I got the news of your birth when I was working at the public library in Evanston, Illinois.

"She's here!" My mother said, her excitement vibrating over the phone lines. "She's here!"

You were given a name that makes you automatically sound royal. And so you were with your olive skin and serious eyes.

Because I saw you only on vacations and visits home, you seemed to grow quickly. Moving from mewling cub to sprinting toddler in a blink. I have a photo of you sitting on my lap in the back yard of our grandmother's house. Your legs barely reach the bend of my knee. In another photo, we take the same pose and your legs are longer, slimmer, your baby teeth like seed pearls in your shy smile.

I thought of you as a baby for a long time. I scooped you up in my arms or pulled you into my lap for years.

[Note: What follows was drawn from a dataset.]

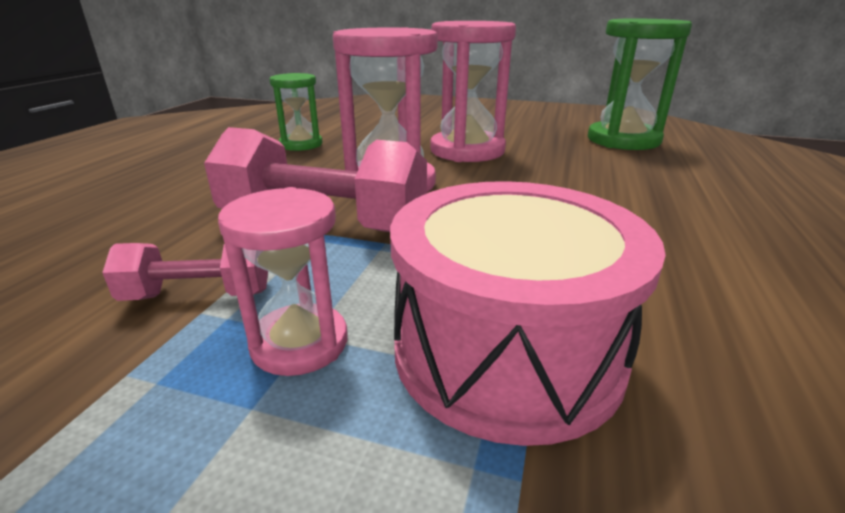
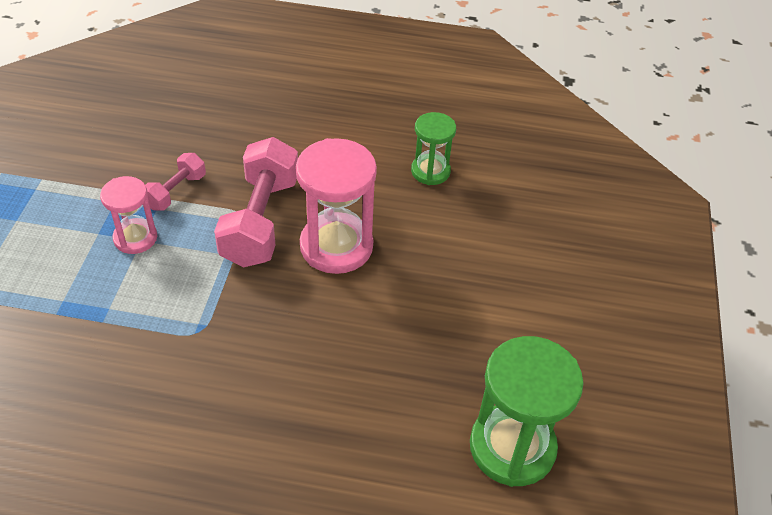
camera: 80 degrees right, 20 degrees up
pink dumbbell [102,243,268,301] -> pink dumbbell turned 45 degrees clockwise [145,153,206,211]
pink drum [390,181,666,446] -> none
pink hourglass [430,21,516,162] -> none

You were a little girl at my wedding with a mouth full of braces and flowers in your hair, but your poise at the microphone as you read a toast hinted at the woman you would become.

Now, nearly ten years later, you are grown. Your olive skin is stretched over strong arms and legs and your brown eyes are wise beyond their years. I look forward to the times that our visits home intersect, to the break in my family life that lines up with your college life.

My kids ask for you, wonder when they'll see you. They love you because though you are now able to buy wine in the grocery store, you are still willing to bounce for hours on the trampoline or behave like a chicken in an impromptu performance at a family barbecue.

You speak French and can take apart and clean a rifle. Your laugh is more of a giggle and because you are just twenty-one, when you bounce on that trampoline nothing on you bounces back. (I try not to hold this against you.) You impress me with your poise, your kindness and your open heart.

With love and excitement for your future.